One of the best places for you to enjoy the spring and summer months on Cape Cod is hanging out on your deck with food on the grill, a glass of wine in hand, surrounded by family. Whether you are building a deck for one of your clients or building it yourself, it is important to understand the best options for decking material.
In general, contractors find that homeowners are torn between wood and composite decking, and are left weighing the pros and cons of each type of material. What we do know is that a wooden deck requires upkeep. Trex and AZEK are alternative materials that require little to no maintenance and last much longer than wood.
What Is Trex?
Trex is a composite material that has the traditional look of natural wood. Some other composite or PVC materials have an extremely uniform look. At first glance, you might think that you prefer the tidy appearance. However, when you put those boards together to build a deck, the result is an artificial-looking area.
Trex has a more natural appeal. ­The design on the boards mimics the subtle imperfections found in real wood grain. In addition, its durable outer shell resists scratching, which means that when you push your chair out from under the table or let your dog out onto the deck, the material won’t become damaged.
Finally, Trex is environmentally friendly. It is made from 95 percent recycled materials, including recycled sawdust, and claims to be the most eco-friendly decking material on the market.
What Is AZEK?
AZEK is a cellular PVC material that’s made using weather-resistant technology. Th­e core contains no wood fibers. It won’t absorb moisture or be susceptible to rot. It is also resistant to termites. ­The Alloy Armour shell contains UV protection and is scratch resistant. It won’t fade under the harsh sun or become damaged with use.

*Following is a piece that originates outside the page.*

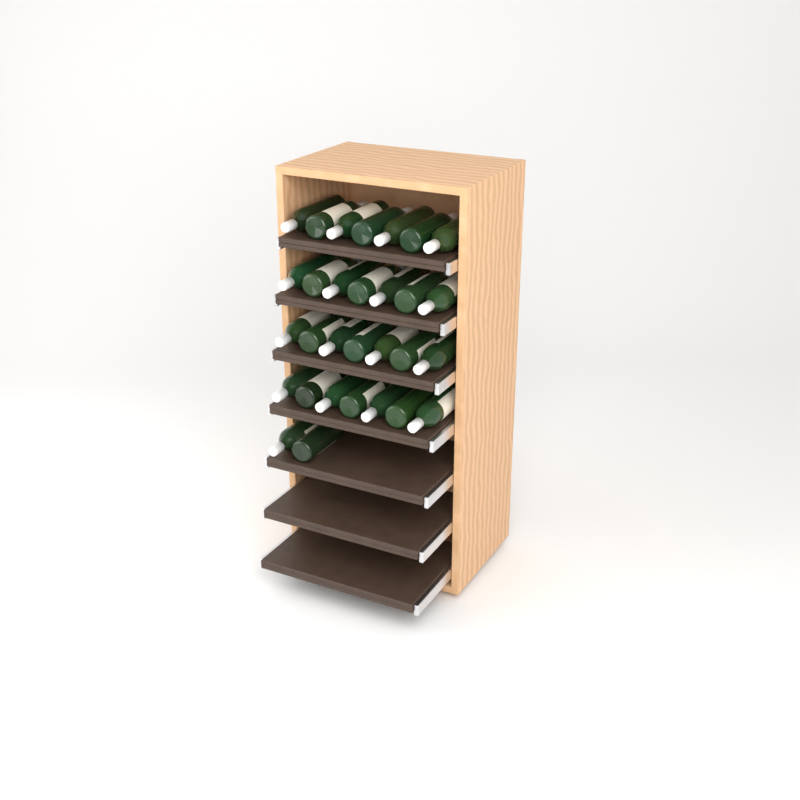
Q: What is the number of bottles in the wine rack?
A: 30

Trex and AZEK make building easier
Both of these types of alternative decking have complementary products so that you can design and build the deck of your dreams. You may opt to keep the current wooden structure and just replace the planks on the deck, or you can build a new deck from scratch, complete with hardware, decorative trim and railings.
Th­e materials are easy to cut and assemble. Th­ey can be manipulated just like wood.
Why not wood?
Although pressure-treated wood may initially seem like an affordable decking option, you can end up paying for it over time.

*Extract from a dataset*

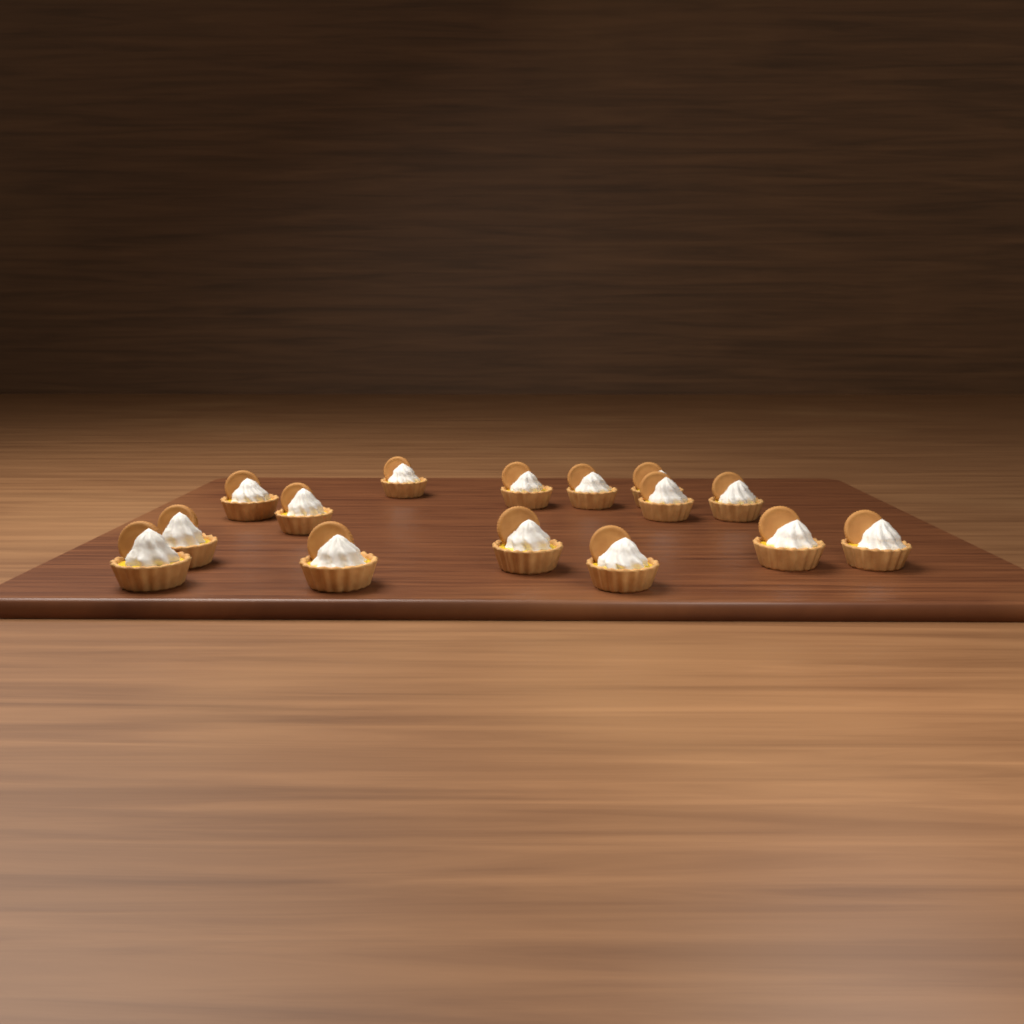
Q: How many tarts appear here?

According to Azek’s website, the approximate cost of upkeep for a wooden deck is more than $20,000 over 20 years. Th­e cost of maintaining a composite or PVC deck over 20 years is less than $10,000.
Wood absorbs moisture. Over time, the absorption of water weakens the structure of the wood. It can splinter, becoming a danger to anyone who walks on it. Even high-quality cedar can rot, posing a hazard to your family and guests. Pressure-treated wood comes in a few different varieties. You can expect to pay top dollar for wood that isn’t full of knots and moisture. In addition, it will still twist and warp over time.
Homeowners can delay structural problems by staining and sealing a wooden deck regularly, which will help keep moisture out, however, it’s a lengthy process that can become expensive over time.
AZEK and Trex can simply be washed. Pressure washing can eliminate tougher stains. As we come to the end of winter, it is a good reminder that snow can damage a wooden deck. Using a shovel or ice pick can mar any decking material. Because moisture from the snow can’t seep into AZEK or Trex, you don’t have to worry about shoveling (unless you need to clear a path out from the door).
Consider alternative products such as AZEK and Trex to build an attractive, long-lasting, and cost-effective deck.